We will work with local government to put in place Local Heat & Energy Efficiency Strategies, setting out a plan for all areas of Scotland, and work with local communities to design tailored solutions, matched to local circumstances.
Over this Parliament we will make available at least £1.8 billion for heat and energy efficiency projects across Scotland, helping to secure delivery against our targets, providing a much-needed stimulus to the heat and energy efficiency sector, and contributing toward a longer-term green recovery. We remain committed to working with the social housing sector and encourage the sector to take full advantage of the support available, including through our Social Housing Net Zero Fund through which we are committed to investing at least £200 million of capital funding to support decarbonisation of social housing over the course of this parliamentary term. Over this Parliament, we will also invest at least £200 million in the Scottish public sector estate to improve and reduce energy use and install zero emissions heating systems.
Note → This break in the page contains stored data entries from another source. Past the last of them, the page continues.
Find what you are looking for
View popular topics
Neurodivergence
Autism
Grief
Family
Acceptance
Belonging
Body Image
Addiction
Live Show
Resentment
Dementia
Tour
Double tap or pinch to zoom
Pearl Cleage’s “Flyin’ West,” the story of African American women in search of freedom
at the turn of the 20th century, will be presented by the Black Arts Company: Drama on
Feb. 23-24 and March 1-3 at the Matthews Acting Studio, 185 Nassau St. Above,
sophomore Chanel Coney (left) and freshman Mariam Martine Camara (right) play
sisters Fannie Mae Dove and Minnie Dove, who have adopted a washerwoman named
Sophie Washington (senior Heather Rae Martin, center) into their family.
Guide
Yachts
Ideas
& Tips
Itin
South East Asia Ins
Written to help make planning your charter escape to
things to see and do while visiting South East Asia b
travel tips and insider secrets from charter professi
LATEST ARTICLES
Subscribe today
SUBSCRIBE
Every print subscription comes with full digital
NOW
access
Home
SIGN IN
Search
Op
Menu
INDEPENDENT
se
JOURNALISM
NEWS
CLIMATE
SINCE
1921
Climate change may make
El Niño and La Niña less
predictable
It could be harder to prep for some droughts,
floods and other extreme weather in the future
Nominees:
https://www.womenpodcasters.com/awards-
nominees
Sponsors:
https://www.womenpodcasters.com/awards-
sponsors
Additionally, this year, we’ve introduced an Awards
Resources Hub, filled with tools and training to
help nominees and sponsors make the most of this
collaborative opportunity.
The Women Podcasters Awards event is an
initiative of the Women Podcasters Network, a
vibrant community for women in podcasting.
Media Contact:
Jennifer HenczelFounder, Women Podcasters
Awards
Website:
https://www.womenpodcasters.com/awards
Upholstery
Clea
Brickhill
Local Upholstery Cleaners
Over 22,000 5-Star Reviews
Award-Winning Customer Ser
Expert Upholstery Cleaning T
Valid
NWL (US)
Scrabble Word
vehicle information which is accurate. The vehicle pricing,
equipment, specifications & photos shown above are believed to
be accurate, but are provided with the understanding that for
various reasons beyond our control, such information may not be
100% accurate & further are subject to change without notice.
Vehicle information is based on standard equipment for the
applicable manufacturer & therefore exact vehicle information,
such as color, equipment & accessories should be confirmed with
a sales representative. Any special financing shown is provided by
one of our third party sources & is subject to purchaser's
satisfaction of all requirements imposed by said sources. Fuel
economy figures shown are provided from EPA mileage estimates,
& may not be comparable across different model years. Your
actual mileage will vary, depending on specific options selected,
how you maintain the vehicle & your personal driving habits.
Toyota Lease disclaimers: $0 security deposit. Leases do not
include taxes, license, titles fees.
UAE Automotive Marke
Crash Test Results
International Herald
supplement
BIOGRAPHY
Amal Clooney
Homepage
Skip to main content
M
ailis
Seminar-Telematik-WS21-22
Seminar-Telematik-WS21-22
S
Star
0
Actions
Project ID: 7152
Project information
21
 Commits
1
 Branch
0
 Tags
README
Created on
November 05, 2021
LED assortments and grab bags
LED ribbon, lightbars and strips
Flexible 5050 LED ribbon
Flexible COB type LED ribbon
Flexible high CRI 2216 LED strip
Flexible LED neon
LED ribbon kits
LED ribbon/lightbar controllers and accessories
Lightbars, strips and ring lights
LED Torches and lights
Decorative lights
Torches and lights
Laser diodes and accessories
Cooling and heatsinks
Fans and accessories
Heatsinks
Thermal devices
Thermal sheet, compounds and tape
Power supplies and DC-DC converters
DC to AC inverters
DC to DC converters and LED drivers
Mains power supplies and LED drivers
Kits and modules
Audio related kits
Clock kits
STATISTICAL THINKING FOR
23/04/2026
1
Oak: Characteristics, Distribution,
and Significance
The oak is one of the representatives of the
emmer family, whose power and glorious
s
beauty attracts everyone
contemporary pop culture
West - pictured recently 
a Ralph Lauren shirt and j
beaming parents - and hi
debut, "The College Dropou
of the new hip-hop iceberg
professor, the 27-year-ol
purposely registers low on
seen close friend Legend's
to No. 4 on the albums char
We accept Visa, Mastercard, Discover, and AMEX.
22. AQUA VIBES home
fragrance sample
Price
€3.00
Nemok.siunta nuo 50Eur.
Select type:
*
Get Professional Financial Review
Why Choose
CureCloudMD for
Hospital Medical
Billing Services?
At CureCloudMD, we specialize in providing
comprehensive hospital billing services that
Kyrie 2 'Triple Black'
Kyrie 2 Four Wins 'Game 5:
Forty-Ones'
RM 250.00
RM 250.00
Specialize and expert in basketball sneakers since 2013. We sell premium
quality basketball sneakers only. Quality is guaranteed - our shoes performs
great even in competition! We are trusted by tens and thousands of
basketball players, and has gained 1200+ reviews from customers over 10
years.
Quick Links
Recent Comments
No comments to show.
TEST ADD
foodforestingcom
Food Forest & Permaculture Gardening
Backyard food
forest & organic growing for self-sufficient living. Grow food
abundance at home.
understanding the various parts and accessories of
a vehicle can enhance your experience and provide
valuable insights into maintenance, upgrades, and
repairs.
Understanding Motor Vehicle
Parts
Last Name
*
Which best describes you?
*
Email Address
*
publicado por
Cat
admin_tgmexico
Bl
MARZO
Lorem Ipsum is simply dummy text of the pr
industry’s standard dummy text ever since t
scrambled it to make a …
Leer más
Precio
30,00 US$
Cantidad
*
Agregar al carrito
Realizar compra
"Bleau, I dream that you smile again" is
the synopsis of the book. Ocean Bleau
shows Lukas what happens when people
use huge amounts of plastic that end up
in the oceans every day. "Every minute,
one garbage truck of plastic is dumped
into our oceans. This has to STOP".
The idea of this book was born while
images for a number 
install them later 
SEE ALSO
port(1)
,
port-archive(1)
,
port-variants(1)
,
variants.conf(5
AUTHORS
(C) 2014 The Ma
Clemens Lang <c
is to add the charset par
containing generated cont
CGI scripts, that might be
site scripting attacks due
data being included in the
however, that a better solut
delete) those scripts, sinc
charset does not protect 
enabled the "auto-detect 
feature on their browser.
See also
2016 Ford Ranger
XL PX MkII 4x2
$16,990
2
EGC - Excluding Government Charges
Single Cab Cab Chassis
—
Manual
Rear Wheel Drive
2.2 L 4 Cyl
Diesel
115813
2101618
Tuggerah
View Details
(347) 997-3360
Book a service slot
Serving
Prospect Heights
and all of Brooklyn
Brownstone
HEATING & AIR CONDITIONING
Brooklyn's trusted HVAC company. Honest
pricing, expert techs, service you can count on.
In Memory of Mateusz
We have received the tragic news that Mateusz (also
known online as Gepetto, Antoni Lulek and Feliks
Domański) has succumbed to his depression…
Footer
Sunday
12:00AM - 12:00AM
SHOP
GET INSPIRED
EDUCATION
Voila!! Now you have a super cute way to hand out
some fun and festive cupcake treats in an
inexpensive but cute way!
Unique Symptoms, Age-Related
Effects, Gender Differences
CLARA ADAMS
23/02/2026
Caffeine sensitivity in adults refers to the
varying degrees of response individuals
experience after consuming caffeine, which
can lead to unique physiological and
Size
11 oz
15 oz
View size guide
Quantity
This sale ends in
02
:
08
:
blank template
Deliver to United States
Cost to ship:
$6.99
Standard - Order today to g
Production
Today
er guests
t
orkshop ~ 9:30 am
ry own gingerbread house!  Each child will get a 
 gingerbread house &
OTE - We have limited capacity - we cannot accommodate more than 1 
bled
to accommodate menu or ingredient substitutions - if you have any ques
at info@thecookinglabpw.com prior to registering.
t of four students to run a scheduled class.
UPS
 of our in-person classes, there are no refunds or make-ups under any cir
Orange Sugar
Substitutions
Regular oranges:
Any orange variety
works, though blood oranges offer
Our investment will generate significant opportunities for communities across Scotland. We will continue to flex our delivery programmes to support local jobs and create opportunities for young people. We will also expand our work with the supply chain, for example co-producing with the sector a Supply Chain Delivery Plan, to create new investment opportunities and create and support high value, local jobs.
We estimate that the total investment required to transform our homes and buildings is likely to be in excess of £33 billion. Clearly, this cost cannot be borne by the public sector alone. We are establishing a new Green Heat Finance Task Force to identify innovative solutions to maximise private sector investment, and find new ways to help individuals and organisations spread the upfront cost of investing in making their properties warmer, greener and more efficient.
To underpin and provide the certainty and assurance to secure this investment we will bring forward a framework of regulations setting clear standards for property owners across all tenures and buildings types. We will build on existing standards already in place, extending them to cover all properties and requiring action on both energy efficiency and zero emissions heating. This will support our commitment to phasing out the need to install new or replacement fossil fuel boilers in off gas properties from 2025, and in on-gas areas from 2030. We have already begun developing critical components of this framework, including our consultations on a 2024 Zero Emissions Heat Standard for new buildings and on the future reform of domestic EPCs.
There are no silver bullets or easy solutions to the heat in buildings challenge. We must use all the tools available to increase awareness, secure delivery and provide the certainty that individuals and the sector need to take action.